現在母親は50代後半。あと20年もしたら、今度は母親の介護が始まるかもしれない。

「私自身は、もし結婚して子どもができても、将来自分の子どもには介護はさせたくありません。本音は、母の介護もしたくありません。だから、母には今のうちからしっかり、足腰を鍛えさせるなど、健康面に気を配っておかなければと考えています」

2020年12月から21年1月にかけて、厚生労働省と文部科学省が初めて行った実態調査によると、公立の中学校1000校と全日制の高校350校を抽出し、合わせておよそ1万3000人の2年生からインターネットで回答を得た結果、中学生の17人に1人(約5.7%)、高校生の24人に1人(約4.1%)が「世話をしている家族がいる」と回答している。

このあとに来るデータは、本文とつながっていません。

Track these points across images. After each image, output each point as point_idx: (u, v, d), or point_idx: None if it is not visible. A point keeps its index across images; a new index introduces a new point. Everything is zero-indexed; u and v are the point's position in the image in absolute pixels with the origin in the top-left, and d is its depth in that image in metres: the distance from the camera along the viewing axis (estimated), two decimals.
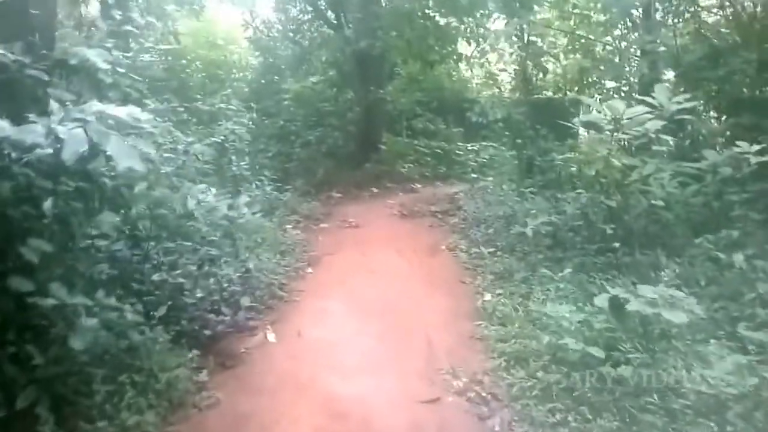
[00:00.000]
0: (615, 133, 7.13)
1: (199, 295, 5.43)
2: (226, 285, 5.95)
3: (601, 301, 5.18)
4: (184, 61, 14.11)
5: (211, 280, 5.87)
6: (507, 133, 11.61)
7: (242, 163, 8.77)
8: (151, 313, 4.88)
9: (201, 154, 7.58)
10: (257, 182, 9.78)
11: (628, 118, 6.84)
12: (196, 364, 5.05)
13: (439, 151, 18.59)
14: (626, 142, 8.20)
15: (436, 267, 8.52)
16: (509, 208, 9.63)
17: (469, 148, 19.78)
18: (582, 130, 18.32)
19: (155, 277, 5.24)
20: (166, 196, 5.55)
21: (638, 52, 12.53)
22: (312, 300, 7.11)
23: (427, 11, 12.62)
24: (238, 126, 8.66)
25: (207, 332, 5.38)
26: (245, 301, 5.72)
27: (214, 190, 5.86)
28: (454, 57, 13.16)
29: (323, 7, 17.67)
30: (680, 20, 12.26)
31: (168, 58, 13.15)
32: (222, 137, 8.17)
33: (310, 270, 8.34)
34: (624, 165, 6.95)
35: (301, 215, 11.62)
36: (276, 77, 18.12)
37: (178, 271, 5.42)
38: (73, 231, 4.52)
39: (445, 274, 8.17)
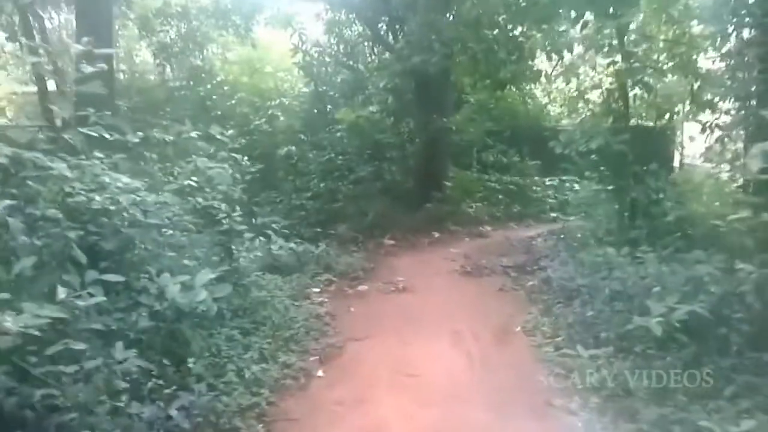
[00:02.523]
0: None
1: None
2: None
3: None
4: (206, 87, 11.62)
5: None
6: (602, 168, 8.41)
7: (235, 214, 5.98)
8: None
9: (156, 205, 4.84)
10: (263, 237, 6.94)
11: None
12: None
13: (512, 187, 15.49)
14: None
15: (508, 369, 5.43)
16: (614, 276, 6.39)
17: (548, 183, 16.61)
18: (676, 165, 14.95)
19: None
20: None
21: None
22: None
23: (497, 18, 9.59)
24: (220, 163, 5.85)
25: None
26: None
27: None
28: (530, 75, 10.06)
29: (383, 30, 14.94)
30: None
31: (189, 83, 10.76)
32: (193, 180, 5.39)
33: (320, 373, 5.39)
34: None
35: (335, 273, 8.76)
36: (329, 106, 15.46)
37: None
38: None
39: (522, 385, 5.08)
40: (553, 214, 15.13)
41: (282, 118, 11.47)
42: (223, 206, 5.99)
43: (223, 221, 5.98)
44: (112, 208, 4.55)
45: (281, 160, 11.55)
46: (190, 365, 4.28)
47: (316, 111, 15.54)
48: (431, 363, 5.61)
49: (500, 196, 14.95)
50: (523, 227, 13.89)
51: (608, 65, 8.69)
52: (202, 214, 5.75)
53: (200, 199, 5.59)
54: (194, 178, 5.45)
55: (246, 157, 6.80)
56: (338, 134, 14.96)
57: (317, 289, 7.95)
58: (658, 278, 5.76)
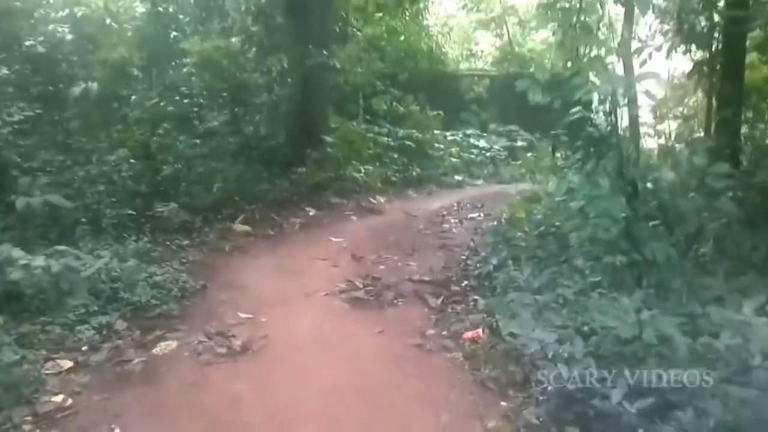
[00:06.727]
0: None
1: None
2: None
3: None
4: None
5: None
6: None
7: None
8: None
9: None
10: None
11: None
12: None
13: (409, 143, 11.61)
14: None
15: None
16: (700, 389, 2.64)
17: (450, 137, 12.93)
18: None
19: None
20: None
21: None
22: None
23: None
24: None
25: None
26: None
27: None
28: None
29: None
30: None
31: None
32: None
33: None
34: None
35: (127, 308, 4.52)
36: (174, 33, 10.78)
37: None
38: None
39: None
40: (458, 177, 11.53)
41: (70, 37, 6.82)
42: None
43: None
44: None
45: (78, 102, 7.00)
46: None
47: (154, 39, 10.79)
48: None
49: (395, 155, 11.06)
50: (425, 195, 10.18)
51: None
52: None
53: None
54: None
55: None
56: (185, 70, 10.38)
57: (70, 363, 3.70)
58: None
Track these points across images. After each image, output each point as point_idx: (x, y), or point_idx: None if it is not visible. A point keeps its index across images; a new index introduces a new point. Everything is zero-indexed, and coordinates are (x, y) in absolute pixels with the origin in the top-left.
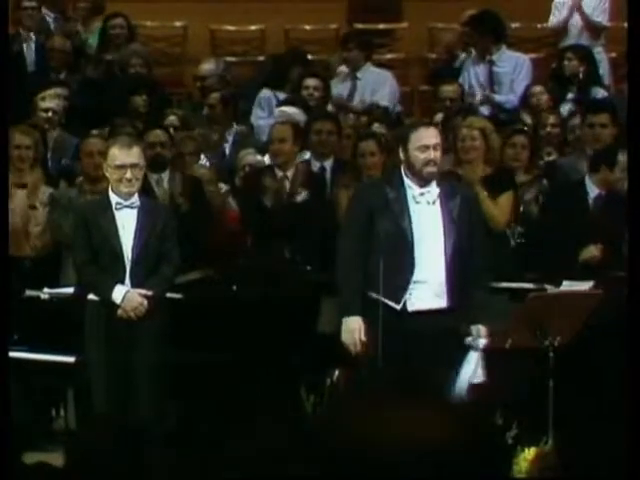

さらに、「自分の時間が取れない」が20.1%、「宿題や勉強の時間が取れない」が16%、「睡眠が十分に取れない」と「友人と遊べない」がいずれも8.5%。「進路の変更を考えざるをえないか、進路を変更した」という生徒が4.1%、「学校に行きたくても行けない」と答えた生徒が1.6%いた。湖西さんも中学時代から祖母の介護をしていたが、前出の調査では、こうした中高生の“ヤングケアラー”で、「誰かに相談した経験がない」という生徒がともに6割を超えた。

「子どもたちの未来を奪っている」と言っても過言ではない状況に、一刻も早く国は対策を打たなければならないだろう。